**Problem details**
Your answer must match the entries below word for word.

Saved entries:
-.-.-

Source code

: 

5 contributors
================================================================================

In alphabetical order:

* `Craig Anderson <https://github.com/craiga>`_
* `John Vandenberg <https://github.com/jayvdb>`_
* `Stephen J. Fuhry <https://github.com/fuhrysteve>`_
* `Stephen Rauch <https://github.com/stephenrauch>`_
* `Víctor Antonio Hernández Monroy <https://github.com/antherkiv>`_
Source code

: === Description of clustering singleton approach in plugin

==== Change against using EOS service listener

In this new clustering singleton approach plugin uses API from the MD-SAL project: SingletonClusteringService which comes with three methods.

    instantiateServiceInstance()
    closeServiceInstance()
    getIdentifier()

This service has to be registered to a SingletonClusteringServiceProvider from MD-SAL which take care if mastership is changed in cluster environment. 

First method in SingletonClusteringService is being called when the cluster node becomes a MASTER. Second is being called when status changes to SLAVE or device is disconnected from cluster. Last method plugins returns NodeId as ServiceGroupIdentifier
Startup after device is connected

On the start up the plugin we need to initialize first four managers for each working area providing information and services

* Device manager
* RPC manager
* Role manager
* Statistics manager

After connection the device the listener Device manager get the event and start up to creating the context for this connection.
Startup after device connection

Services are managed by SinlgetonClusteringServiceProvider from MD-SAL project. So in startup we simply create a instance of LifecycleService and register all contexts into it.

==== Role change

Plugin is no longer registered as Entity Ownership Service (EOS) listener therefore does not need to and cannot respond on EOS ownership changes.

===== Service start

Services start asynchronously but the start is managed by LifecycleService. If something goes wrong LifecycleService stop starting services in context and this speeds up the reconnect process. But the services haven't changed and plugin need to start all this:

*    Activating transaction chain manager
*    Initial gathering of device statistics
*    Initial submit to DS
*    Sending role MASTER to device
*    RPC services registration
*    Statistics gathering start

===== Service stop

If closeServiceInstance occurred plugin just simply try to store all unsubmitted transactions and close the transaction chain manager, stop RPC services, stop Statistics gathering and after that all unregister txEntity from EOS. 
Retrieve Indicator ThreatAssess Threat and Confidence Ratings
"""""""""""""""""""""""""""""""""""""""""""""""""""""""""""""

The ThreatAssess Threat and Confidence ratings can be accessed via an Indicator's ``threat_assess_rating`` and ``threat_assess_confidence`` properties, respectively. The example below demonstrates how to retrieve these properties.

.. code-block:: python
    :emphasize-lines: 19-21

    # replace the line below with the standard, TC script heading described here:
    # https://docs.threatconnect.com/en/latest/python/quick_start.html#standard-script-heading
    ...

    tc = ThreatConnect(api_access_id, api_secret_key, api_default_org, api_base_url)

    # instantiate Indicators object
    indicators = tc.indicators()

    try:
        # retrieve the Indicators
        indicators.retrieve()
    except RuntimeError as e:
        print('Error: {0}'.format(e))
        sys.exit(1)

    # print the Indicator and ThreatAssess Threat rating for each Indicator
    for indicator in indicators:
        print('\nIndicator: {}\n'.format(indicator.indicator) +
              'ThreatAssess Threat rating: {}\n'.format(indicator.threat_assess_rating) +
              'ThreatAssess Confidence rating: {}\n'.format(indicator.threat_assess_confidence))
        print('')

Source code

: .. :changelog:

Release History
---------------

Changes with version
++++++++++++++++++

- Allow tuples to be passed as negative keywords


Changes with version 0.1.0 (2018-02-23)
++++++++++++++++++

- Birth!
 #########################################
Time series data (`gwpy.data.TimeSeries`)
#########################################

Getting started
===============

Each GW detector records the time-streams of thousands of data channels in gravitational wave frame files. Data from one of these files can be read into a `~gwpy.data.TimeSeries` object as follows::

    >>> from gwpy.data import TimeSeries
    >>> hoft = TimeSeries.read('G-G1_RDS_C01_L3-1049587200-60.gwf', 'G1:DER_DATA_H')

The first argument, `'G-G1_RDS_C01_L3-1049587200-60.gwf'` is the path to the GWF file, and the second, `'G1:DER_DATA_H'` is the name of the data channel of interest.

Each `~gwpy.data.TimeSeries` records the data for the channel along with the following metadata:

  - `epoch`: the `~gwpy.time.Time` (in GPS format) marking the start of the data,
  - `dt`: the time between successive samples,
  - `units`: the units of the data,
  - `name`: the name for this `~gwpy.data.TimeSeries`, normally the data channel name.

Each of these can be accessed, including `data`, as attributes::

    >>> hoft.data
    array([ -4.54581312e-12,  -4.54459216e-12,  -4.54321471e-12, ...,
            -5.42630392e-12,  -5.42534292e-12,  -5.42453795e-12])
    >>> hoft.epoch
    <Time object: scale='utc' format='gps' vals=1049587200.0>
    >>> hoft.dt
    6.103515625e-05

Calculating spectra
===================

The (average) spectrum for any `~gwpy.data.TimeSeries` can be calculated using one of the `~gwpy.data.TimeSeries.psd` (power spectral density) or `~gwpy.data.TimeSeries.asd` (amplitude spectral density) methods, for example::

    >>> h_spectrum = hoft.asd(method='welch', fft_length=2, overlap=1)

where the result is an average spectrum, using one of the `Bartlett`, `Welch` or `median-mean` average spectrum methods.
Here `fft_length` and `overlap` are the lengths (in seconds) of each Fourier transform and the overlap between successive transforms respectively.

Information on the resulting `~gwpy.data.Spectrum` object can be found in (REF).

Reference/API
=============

-.-.-

**Solution for this exercise**
Source code

: 

5 contributors
================================================================================

In alphabetical order:

* `Craig Anderson <https://github.com/craiga>`_
* `John Vandenberg <https://github.com/jayvdb>`_
* `Stephen J. Fuhry <https://github.com/fuhrysteve>`_
* `Stephen Rauch <https://github.com/stephenrauch>`_
* `Víctor Antonio Hernández Monroy <https://github.com/antherkiv>`_
Source code

: === Description of clustering singleton approach in plugin

==== Change against using EOS service listener

In this new clustering singleton approach plugin uses API from the MD-SAL project: SingletonClusteringService which comes with three methods.

    instantiateServiceInstance()
    closeServiceInstance()
    getIdentifier()

This service has to be registered to a SingletonClusteringServiceProvider from MD-SAL which take care if mastership is changed in cluster environment. 

First method in SingletonClusteringService is being called when the cluster node becomes a MASTER. Second is being called when status changes to SLAVE or device is disconnected from cluster. Last method plugins returns NodeId as ServiceGroupIdentifier
Startup after device is connected

On the start up the plugin we need to initialize first four managers for each working area providing information and services

* Device manager
* RPC manager
* Role manager
* Statistics manager

After connection the device the listener Device manager get the event and start up to creating the context for this connection.
Startup after device connection

Services are managed by SinlgetonClusteringServiceProvider from MD-SAL project. So in startup we simply create a instance of LifecycleService and register all contexts into it.

==== Role change

Plugin is no longer registered as Entity Ownership Service (EOS) listener therefore does not need to and cannot respond on EOS ownership changes.

===== Service start

Services start asynchronously but the start is managed by LifecycleService. If something goes wrong LifecycleService stop starting services in context and this speeds up the reconnect process. But the services haven't changed and plugin need to start all this:

*    Activating transaction chain manager
*    Initial gathering of device statistics
*    Initial submit to DS
*    Sending role MASTER to device
*    RPC services registration
*    Statistics gathering start

===== Service stop

If closeServiceInstance occurred plugin just simply try to store all unsubmitted transactions and close the transaction chain manager, stop RPC services, stop Statistics gathering and after that all unregister txEntity from EOS. 
Retrieve Indicator ThreatAssess Threat and Confidence Ratings
"""""""""""""""""""""""""""""""""""""""""""""""""""""""""""""

The ThreatAssess Threat and Confidence ratings can be accessed via an Indicator's ``threat_assess_rating`` and ``threat_assess_confidence`` properties, respectively. The example below demonstrates how to retrieve these properties.

.. code-block:: python
    :emphasize-lines: 19-21

    # replace the line below with the standard, TC script heading described here:
    # https://docs.threatconnect.com/en/latest/python/quick_start.html#standard-script-heading
    ...

    tc = ThreatConnect(api_access_id, api_secret_key, api_default_org, api_base_url)

    # instantiate Indicators object
    indicators = tc.indicators()

    try:
        # retrieve the Indicators
        indicators.retrieve()
    except RuntimeError as e:
        print('Error: {0}'.format(e))
        sys.exit(1)

    # print the Indicator and ThreatAssess Threat rating for each Indicator
    for indicator in indicators:
        print('\nIndicator: {}\n'.format(indicator.indicator) +
              'ThreatAssess Threat rating: {}\n'.format(indicator.threat_assess_rating) +
              'ThreatAssess Confidence rating: {}\n'.format(indicator.threat_assess_confidence))
        print('')

Source code

: .. :changelog:

Release History
---------------

Changes with version
++++++++++++++++++

- Allow tuples to be passed as negative keywords


Changes with version 0.1.0 (2018-02-23)
++++++++++++++++++

- Birth!
 #########################################
Time series data (`gwpy.data.TimeSeries`)
#########################################

Getting started
===============

Each GW detector records the time-streams of thousands of data channels in gravitational wave frame files. Data from one of these files can be read into a `~gwpy.data.TimeSeries` object as follows::

    >>> from gwpy.data import TimeSeries
    >>> hoft = TimeSeries.read('G-G1_RDS_C01_L3-1049587200-60.gwf', 'G1:DER_DATA_H')

The first argument, `'G-G1_RDS_C01_L3-1049587200-60.gwf'` is the path to the GWF file, and the second, `'G1:DER_DATA_H'` is the name of the data channel of interest.

Each `~gwpy.data.TimeSeries` records the data for the channel along with the following metadata:

  - `epoch`: the `~gwpy.time.Time` (in GPS format) marking the start of the data,
  - `dt`: the time between successive samples,
  - `units`: the units of the data,
  - `name`: the name for this `~gwpy.data.TimeSeries`, normally the data channel name.

Each of these can be accessed, including `data`, as attributes::

    >>> hoft.data
    array([ -4.54581312e-12,  -4.54459216e-12,  -4.54321471e-12, ...,
            -5.42630392e-12,  -5.42534292e-12,  -5.42453795e-12])
    >>> hoft.epoch
    <Time object: scale='utc' format='gps' vals=1049587200.0>
    >>> hoft.dt
    6.103515625e-05

Calculating spectra
===================

The (average) spectrum for any `~gwpy.data.TimeSeries` can be calculated using one of the `~gwpy.data.TimeSeries.psd` (power spectral density) or `~gwpy.data.TimeSeries.asd` (amplitude spectral density) methods, for example::

    >>> h_spectrum = hoft.asd(method='welch', fft_length=2, overlap=1)

where the result is an average spectrum, using one of the `Bartlett`, `Welch` or `median-mean` average spectrum methods.
Here `fft_length` and `overlap` are the lengths (in seconds) of each Fourier transform and the overlap between successive transforms respectively.

Information on the resulting `~gwpy.data.Spectrum` object can be found in (REF).

Reference/API
=============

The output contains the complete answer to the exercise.